WeeklyWorker

06.06.1996

SLP: what’s possible, what’s not ...

Party notes

The blank incomprehension with which some comrades on the left greet the Communist Party’s Summer Offensive campaign is very politically instructive. Scargill can’t work it out. Other comrades reckon it is simply “a lie”.

What is being expressed is the fundamental difference between the communist method and that of reformism. Put another way, a revolutionary fights for what is necessary; a reformist fights for what is possible.

Revolutionary method should not be confused with wild voluntarism, of course. Within any given historical conjuncture, the revolutionary party and the class it represents must soberly take stock of the balance of forces before every clash. We are Marxist-Leninists, not Marxist Lemmingists.

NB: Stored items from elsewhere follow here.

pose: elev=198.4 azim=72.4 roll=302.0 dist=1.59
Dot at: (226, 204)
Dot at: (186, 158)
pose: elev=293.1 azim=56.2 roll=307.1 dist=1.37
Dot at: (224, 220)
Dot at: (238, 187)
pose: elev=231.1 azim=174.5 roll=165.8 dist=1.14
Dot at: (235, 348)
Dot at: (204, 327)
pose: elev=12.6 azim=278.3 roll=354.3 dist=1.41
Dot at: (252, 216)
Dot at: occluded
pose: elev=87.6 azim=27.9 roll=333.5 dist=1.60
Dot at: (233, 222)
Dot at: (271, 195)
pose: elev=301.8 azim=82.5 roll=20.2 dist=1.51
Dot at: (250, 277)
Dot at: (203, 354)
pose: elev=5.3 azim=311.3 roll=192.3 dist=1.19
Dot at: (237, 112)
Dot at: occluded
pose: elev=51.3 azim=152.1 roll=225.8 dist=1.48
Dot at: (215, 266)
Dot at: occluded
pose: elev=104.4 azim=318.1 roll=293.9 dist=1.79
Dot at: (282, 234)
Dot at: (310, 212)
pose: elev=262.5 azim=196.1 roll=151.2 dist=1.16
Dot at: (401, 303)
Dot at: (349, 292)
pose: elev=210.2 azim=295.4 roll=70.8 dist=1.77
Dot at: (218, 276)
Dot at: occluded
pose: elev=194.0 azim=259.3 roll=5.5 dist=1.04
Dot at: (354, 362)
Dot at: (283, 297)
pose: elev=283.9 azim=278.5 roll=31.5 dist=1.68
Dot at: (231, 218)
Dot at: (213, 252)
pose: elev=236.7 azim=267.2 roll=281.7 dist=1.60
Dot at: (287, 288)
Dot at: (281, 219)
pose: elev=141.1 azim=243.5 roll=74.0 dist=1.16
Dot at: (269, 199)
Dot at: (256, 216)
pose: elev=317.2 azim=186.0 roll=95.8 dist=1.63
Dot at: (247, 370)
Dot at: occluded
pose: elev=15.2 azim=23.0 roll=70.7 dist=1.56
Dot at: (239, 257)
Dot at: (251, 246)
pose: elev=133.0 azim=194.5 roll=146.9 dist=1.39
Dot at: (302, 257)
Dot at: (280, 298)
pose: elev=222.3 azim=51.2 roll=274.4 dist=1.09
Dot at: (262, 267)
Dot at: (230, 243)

Taking stock, developing our theoretical understanding of the world, is an active process however, not one of passive contemplation. Theory developed in an abstract, one-sided way is doomed to be not simply formal and mechanical, but actually wrong. As Lenin writes, “The representation of movement by means of thought always makes coarse, kills - and not only by means of thought, but also by sense perception, and not only movement but every concept” (Collected works Vol 38, pp259-60). What distinguishes dialectical thinking therefore is not necessarily a closer approximation of reality at any one given moment, but the recognition of “the contradiction. The interruption of gradualness. The unity (identity) of Being and not-Being” (Ibid, p284). In other words, the imminence of the dialectical leap, the creation of something qualitatively new.

Thus, dialectical thinking is activated at every point by the fight to minimise abstraction, to approach living reality. The Communist Party has approached the formation of the Socialist Labour Party as a living process, one in which the final result was not a forgone conclusion. We have been and are an active element in the development of this political phenomenon; we are the conscious section of the movement which fights for what is historically necessary - a reforged Communist Party.

The fact that the SLP is now taking shape as a left social democratic organisation in no way means it was “wrong” to fight for it to be a revolutionary organisation during its birth, when it did not have a definite political physiognomy. Formally, comrades we have worked with on the left of the SLP agree. Yet the difference between the practice of the CPGB and these elements illustrates in truth that they do not.

Day to day, they have tended to display rigid, undialectical thinking - an approach that sees every process as predetermined, as a finished category. In contrast, the Marxist method is to see all phenomenon as “permeated with movement” (J Conrad, Problems of communist organisation, p19).

Thus our comrades on the SLP left have seen the SLP as an established left social democratic organisation from its inception. Consequently, some have attempted the old-fashioned (and discredited) Trotskyist tactic of ‘deep entry’. Others have essentially translated into the new party their experience in the trade union movement of operating against large, powerful and historically established bureaucracies.

Of course, these weaknesses have been expressed as tendencies: comrades are sincere in their desire for a genuinely revolutionary party, however they conceive of it.

Clearly, a new stage has now been reached in the development of the SLP. Yes, the situation remains fluid, but it is no longer molten. The organisation is taking on definite features, a visage shaped by the failure of the left to make the new political organisation a Communist Party. In these latest circumstances, the left must not be tempted to impose on this living process a new set of rigid preconceptions.

Its key task must be to start to cohere itself - organisationally and politically - and orientate itself towards the fight for what is historically necessary - a reforged, mass Communist Party. This is the fight which will create the ‘room’ in the SLP for revolutionaries to organise, develop and grow.